[Records from a data collection]
Content starts

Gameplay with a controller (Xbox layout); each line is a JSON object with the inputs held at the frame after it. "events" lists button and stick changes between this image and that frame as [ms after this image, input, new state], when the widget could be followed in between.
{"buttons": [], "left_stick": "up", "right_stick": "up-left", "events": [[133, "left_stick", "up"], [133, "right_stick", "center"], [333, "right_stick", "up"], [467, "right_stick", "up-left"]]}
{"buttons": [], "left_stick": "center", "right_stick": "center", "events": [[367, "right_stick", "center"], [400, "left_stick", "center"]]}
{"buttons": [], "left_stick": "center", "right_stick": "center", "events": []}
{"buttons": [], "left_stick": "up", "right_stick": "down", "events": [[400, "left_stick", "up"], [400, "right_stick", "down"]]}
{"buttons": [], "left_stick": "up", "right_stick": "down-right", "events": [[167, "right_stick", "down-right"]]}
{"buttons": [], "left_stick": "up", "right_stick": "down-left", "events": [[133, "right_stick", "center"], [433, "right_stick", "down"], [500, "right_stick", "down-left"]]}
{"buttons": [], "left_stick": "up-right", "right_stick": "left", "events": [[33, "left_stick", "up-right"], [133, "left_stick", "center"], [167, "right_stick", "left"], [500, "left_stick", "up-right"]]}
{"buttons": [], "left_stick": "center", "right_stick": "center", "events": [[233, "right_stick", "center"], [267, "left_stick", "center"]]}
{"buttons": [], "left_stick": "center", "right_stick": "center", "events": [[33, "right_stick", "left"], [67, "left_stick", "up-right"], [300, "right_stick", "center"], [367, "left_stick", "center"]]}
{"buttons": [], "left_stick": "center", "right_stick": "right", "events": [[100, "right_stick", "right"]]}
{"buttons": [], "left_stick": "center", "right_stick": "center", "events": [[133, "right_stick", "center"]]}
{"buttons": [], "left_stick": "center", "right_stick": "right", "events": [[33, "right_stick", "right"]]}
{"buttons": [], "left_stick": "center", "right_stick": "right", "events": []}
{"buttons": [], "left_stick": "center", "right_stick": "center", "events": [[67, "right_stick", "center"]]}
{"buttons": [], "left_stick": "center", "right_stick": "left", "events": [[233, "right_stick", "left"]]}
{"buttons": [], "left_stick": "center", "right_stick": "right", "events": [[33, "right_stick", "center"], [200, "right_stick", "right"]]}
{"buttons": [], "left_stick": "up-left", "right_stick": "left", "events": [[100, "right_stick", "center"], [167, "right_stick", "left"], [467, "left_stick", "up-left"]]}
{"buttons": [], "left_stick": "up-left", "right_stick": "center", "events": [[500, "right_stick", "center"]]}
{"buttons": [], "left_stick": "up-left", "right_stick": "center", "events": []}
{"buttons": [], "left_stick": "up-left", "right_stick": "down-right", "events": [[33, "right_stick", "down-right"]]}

Content ends

**About this exercise**
Count how many lines above contain the word "down". Reply with the number alone.

**Result for this task**
4